(WHAT YOU ARE ASKED TO DO) Let the line containing "of human thyroid" serve as the first line of the answer and the final line of the entries as its last, with every line between copied exactly.

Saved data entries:
◇ ◇ ◇ ◇

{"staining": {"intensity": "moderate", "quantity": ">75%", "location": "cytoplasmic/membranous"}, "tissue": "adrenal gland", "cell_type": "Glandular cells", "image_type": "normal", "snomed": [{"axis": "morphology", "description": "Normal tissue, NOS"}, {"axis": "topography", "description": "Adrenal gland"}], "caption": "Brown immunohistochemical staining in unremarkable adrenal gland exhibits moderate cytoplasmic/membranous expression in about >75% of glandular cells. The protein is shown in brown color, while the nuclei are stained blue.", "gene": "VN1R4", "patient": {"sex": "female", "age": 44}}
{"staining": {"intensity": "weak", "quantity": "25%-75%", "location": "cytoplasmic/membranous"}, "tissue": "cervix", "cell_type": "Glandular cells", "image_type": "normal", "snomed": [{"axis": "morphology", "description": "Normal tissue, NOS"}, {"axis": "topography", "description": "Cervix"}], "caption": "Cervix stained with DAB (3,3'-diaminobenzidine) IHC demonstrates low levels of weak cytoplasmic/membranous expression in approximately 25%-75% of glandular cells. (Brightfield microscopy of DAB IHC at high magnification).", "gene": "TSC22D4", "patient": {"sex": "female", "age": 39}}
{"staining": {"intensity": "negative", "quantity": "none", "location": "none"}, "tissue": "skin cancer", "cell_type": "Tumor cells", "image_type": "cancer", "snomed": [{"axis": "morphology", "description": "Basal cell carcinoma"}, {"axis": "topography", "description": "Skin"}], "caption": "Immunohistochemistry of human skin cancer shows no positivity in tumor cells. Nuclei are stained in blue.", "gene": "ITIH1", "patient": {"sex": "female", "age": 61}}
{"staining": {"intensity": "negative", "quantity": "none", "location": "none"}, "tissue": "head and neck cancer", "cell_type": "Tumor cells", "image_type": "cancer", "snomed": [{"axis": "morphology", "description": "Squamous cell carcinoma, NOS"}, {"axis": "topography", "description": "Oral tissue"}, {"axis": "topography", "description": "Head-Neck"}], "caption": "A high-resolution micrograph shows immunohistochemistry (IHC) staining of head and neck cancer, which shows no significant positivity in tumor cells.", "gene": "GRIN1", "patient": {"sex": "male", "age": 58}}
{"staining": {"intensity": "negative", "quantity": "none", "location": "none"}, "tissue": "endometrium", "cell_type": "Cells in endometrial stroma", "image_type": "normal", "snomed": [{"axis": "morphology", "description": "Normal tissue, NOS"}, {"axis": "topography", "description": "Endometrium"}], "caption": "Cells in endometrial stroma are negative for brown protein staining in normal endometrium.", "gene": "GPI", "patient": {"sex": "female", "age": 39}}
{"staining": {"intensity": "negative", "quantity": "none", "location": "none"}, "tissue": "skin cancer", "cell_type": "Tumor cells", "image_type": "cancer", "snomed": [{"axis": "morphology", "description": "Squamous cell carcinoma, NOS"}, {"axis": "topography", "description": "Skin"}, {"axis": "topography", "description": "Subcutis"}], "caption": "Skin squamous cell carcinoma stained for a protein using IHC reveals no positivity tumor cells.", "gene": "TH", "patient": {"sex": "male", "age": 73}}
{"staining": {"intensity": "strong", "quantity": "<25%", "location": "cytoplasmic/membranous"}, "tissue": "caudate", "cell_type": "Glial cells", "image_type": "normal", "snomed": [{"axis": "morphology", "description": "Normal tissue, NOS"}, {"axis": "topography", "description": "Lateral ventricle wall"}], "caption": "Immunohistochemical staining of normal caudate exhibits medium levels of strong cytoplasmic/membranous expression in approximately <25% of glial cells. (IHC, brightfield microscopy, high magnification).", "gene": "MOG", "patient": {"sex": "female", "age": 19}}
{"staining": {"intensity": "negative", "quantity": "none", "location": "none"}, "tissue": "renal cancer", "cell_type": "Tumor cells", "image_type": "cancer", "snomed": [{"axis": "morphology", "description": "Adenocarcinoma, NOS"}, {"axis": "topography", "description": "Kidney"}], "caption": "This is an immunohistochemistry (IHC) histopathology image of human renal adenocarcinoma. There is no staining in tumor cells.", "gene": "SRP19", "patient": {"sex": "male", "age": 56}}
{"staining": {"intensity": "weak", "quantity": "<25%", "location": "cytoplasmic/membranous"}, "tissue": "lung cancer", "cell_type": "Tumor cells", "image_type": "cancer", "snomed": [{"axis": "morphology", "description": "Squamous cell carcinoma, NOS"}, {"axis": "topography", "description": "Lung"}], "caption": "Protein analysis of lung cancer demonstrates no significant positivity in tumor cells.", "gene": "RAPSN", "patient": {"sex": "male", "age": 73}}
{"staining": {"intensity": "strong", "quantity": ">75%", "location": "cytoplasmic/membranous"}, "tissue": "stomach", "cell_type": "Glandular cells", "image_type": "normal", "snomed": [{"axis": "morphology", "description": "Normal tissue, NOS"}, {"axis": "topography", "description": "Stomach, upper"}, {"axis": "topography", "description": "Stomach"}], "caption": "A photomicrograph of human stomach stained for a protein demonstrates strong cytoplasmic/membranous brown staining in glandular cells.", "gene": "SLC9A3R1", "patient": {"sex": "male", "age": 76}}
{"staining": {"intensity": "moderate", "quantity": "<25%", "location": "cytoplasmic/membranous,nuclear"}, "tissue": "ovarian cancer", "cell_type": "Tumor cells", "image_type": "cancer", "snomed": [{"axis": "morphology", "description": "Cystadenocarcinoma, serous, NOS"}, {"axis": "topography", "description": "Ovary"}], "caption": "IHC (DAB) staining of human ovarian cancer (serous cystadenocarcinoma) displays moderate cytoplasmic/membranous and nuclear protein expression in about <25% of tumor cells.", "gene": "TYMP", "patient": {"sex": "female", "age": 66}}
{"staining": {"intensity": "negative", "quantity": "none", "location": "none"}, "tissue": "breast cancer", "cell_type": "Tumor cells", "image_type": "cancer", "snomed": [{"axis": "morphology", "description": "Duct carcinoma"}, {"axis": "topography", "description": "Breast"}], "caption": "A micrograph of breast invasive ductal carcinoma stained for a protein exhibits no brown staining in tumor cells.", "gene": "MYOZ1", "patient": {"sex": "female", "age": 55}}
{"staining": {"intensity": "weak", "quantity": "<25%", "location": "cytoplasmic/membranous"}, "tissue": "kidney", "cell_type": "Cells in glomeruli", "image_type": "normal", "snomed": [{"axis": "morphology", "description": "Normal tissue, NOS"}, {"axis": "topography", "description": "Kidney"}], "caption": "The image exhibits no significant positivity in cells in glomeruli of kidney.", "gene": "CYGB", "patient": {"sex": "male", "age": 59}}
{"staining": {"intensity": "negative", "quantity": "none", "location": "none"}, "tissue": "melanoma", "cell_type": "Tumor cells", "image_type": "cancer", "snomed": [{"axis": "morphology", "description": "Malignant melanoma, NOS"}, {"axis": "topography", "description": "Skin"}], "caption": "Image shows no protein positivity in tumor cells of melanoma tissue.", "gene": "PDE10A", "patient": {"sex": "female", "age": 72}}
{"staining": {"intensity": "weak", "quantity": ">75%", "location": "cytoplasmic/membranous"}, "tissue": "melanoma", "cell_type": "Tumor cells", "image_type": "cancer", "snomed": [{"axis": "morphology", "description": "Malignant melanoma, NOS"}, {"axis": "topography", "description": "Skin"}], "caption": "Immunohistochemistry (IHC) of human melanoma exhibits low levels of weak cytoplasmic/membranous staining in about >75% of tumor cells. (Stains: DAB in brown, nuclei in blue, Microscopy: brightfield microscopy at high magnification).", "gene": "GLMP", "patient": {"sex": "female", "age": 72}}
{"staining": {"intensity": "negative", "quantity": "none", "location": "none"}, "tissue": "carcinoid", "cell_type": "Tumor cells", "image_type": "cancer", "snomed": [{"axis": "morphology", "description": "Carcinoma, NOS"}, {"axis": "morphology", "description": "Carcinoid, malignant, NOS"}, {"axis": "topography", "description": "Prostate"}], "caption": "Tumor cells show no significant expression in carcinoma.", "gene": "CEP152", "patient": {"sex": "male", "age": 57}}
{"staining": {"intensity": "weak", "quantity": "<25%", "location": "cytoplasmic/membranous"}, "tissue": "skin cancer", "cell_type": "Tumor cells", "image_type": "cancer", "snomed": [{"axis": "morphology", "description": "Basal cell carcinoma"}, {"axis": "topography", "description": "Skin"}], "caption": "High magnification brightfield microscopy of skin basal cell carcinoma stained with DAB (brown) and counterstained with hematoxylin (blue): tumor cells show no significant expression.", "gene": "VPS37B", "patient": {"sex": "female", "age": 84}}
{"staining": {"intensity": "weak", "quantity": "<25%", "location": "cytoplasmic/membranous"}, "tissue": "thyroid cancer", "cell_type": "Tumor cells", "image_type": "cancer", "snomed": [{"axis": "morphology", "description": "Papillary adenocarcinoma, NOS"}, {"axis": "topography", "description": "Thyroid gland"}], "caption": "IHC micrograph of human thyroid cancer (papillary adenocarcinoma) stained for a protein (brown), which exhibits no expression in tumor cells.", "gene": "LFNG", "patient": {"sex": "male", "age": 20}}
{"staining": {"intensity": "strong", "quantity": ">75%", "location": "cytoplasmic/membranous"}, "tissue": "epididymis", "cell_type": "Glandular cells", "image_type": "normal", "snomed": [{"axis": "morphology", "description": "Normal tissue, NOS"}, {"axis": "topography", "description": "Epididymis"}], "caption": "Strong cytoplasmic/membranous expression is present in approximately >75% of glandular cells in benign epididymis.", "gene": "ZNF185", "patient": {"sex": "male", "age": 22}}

◇ ◇ ◇ ◇

(EXPECTED OUTPUT)
{"staining": {"intensity": "weak", "quantity": "<25%", "location": "cytoplasmic/membranous"}, "tissue": "thyroid cancer", "cell_type": "Tumor cells", "image_type": "cancer", "snomed": [{"axis": "morphology", "description": "Papillary adenocarcinoma, NOS"}, {"axis": "topography", "description": "Thyroid gland"}], "caption": "IHC micrograph of human thyroid cancer (papillary adenocarcinoma) stained for a protein (brown), which exhibits no expression in tumor cells.", "gene": "LFNG", "patient": {"sex": "male", "age": 20}}
{"staining": {"intensity": "strong", "quantity": ">75%", "location": "cytoplasmic/membranous"}, "tissue": "epididymis", "cell_type": "Glandular cells", "image_type": "normal", "snomed": [{"axis": "morphology", "description": "Normal tissue, NOS"}, {"axis": "topography", "description": "Epididymis"}], "caption": "Strong cytoplasmic/membranous expression is present in approximately >75% of glandular cells in benign epididymis.", "gene": "ZNF185", "patient": {"sex": "male", "age": 22}}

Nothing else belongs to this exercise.